_YOUR ASSIGNMENT_
Find and copy each line of the data that includes "الساخنة".

_RECORDS PROVIDED_

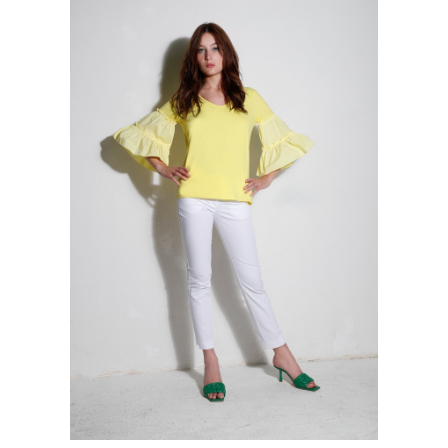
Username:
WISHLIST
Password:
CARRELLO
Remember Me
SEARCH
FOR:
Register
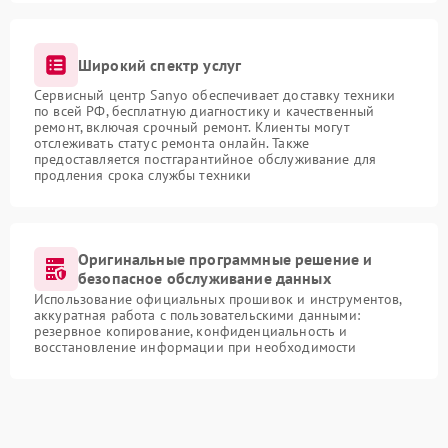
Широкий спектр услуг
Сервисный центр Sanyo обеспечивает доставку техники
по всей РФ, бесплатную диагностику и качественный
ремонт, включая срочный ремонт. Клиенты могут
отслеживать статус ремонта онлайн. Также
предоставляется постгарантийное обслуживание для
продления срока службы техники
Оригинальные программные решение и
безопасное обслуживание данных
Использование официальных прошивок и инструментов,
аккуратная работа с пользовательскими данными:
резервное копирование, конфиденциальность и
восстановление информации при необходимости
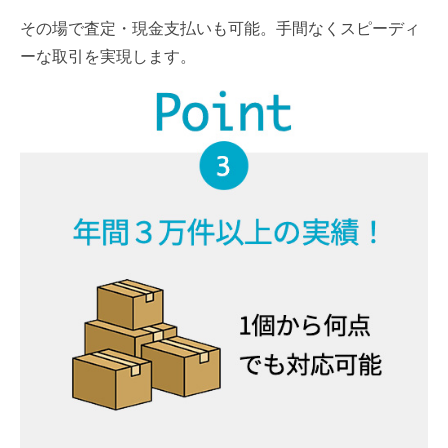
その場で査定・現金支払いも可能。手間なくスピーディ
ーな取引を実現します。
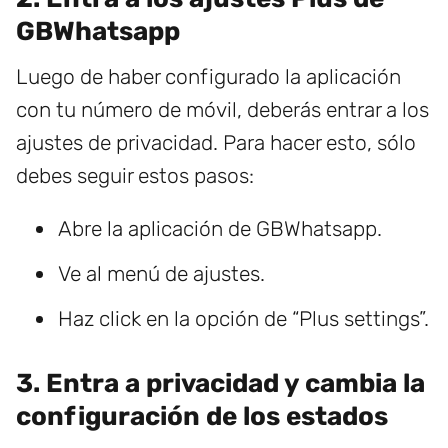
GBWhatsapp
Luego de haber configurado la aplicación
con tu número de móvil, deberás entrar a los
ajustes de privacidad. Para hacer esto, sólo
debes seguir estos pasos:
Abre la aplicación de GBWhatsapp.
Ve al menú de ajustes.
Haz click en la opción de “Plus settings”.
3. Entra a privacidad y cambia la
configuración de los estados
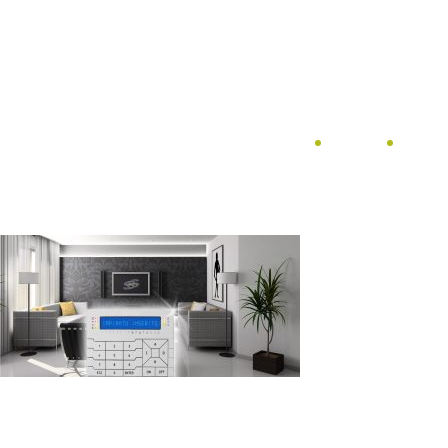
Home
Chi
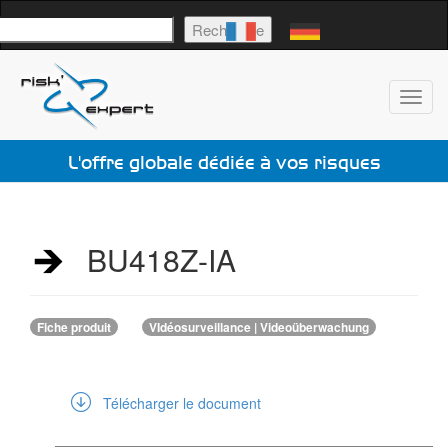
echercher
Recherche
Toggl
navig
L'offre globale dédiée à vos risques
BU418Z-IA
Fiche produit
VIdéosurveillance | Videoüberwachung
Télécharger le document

* * *

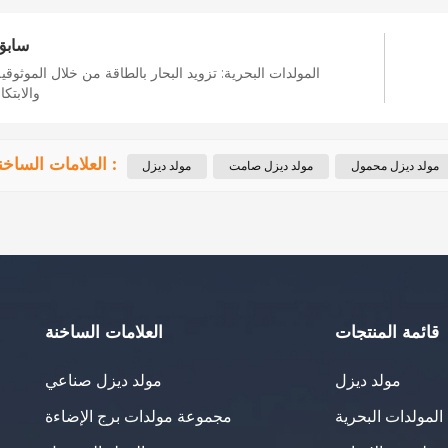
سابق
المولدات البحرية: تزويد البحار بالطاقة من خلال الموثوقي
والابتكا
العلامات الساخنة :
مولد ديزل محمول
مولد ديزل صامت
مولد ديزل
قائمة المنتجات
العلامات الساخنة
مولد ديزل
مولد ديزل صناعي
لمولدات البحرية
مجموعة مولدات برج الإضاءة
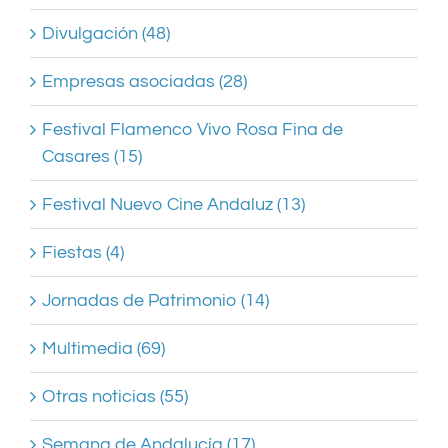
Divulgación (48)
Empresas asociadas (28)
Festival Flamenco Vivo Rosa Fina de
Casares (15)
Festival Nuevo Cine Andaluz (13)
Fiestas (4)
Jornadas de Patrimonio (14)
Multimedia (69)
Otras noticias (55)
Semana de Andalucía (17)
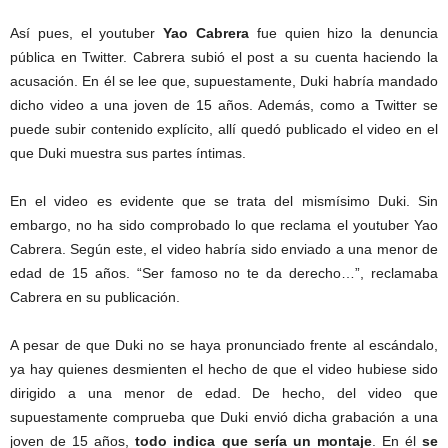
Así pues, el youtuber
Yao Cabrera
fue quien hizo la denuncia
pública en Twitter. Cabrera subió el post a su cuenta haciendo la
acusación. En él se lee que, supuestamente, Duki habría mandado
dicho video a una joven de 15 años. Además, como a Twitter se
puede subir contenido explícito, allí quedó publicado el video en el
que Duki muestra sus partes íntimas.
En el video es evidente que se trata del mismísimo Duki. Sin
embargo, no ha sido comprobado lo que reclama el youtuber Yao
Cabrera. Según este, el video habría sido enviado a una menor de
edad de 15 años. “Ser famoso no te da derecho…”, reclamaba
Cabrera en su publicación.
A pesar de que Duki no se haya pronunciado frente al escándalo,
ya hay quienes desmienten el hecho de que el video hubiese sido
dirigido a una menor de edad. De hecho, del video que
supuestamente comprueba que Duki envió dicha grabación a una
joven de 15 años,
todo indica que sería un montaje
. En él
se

---

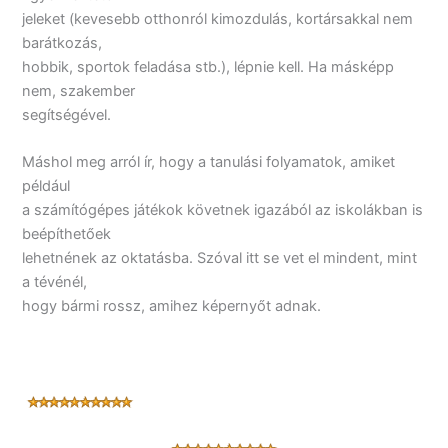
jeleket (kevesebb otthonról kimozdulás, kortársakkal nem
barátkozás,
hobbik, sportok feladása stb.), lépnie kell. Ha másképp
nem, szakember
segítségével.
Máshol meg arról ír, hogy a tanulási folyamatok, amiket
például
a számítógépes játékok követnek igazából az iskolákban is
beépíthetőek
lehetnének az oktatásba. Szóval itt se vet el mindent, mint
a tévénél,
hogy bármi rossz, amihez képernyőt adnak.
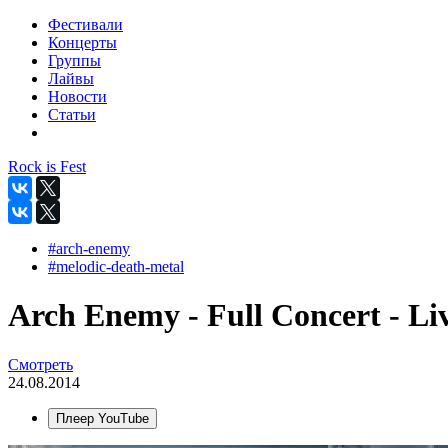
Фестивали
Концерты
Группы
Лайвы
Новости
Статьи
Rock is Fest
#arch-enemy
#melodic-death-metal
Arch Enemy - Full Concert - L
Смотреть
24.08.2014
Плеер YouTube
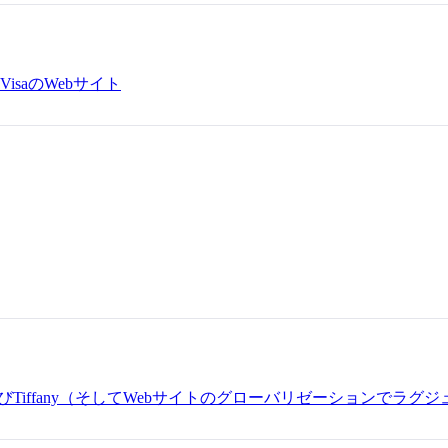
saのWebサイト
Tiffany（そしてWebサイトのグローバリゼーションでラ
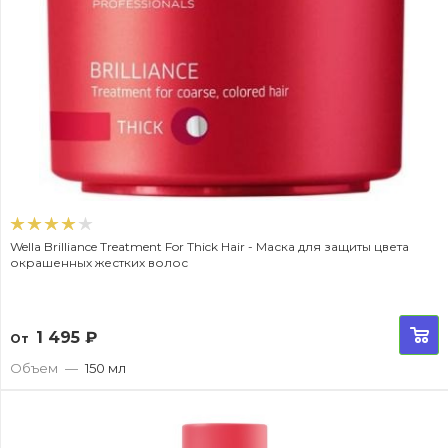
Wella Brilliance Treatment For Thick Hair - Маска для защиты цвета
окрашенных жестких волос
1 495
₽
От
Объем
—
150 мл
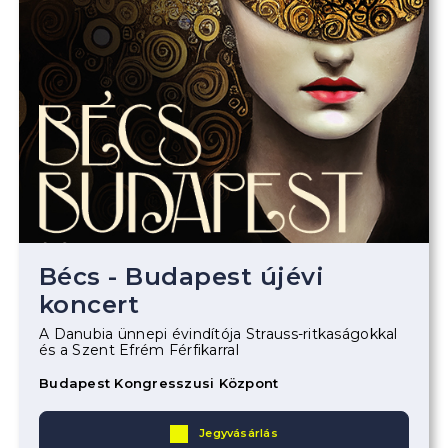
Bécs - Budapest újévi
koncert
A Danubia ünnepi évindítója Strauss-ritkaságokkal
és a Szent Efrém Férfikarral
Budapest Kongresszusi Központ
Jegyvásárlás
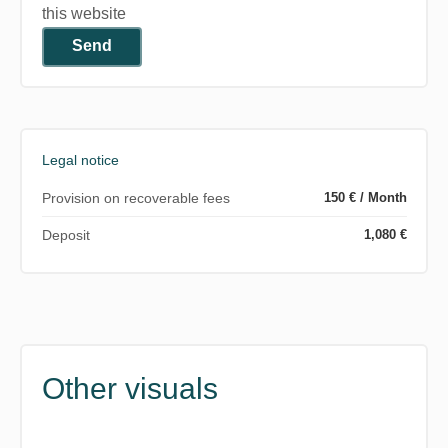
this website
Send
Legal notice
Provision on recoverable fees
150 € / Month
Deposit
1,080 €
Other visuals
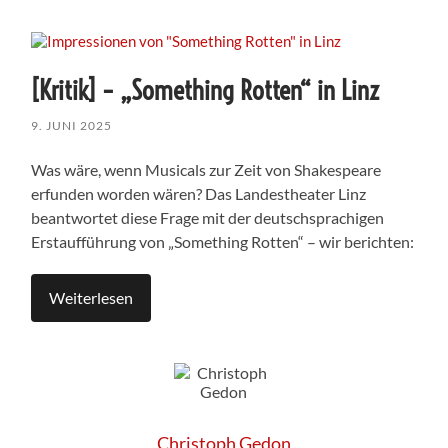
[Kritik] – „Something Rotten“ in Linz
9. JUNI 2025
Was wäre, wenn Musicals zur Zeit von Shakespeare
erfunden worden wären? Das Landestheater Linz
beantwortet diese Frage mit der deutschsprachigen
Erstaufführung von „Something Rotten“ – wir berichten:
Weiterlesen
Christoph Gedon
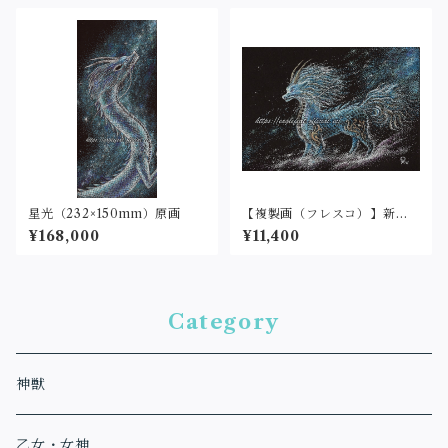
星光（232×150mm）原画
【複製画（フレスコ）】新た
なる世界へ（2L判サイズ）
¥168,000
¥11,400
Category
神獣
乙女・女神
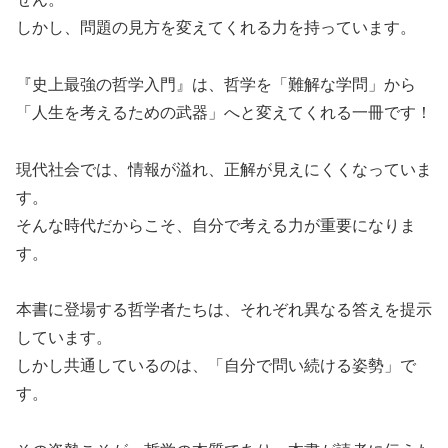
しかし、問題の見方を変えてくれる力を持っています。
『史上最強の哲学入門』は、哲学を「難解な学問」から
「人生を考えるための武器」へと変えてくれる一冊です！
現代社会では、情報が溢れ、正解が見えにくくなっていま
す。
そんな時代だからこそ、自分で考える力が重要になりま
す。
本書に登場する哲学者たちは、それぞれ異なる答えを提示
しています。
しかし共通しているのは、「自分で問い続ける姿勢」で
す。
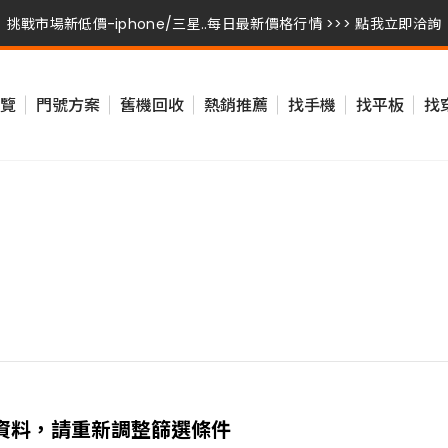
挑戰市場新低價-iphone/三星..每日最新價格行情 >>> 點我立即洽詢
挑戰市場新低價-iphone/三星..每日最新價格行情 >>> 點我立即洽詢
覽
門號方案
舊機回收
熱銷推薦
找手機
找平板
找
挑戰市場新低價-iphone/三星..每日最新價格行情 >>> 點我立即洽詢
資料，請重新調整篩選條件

_RESPONSE FOR THIS EXERCISE_
العلامات الساخنة :
العلامات الساخنة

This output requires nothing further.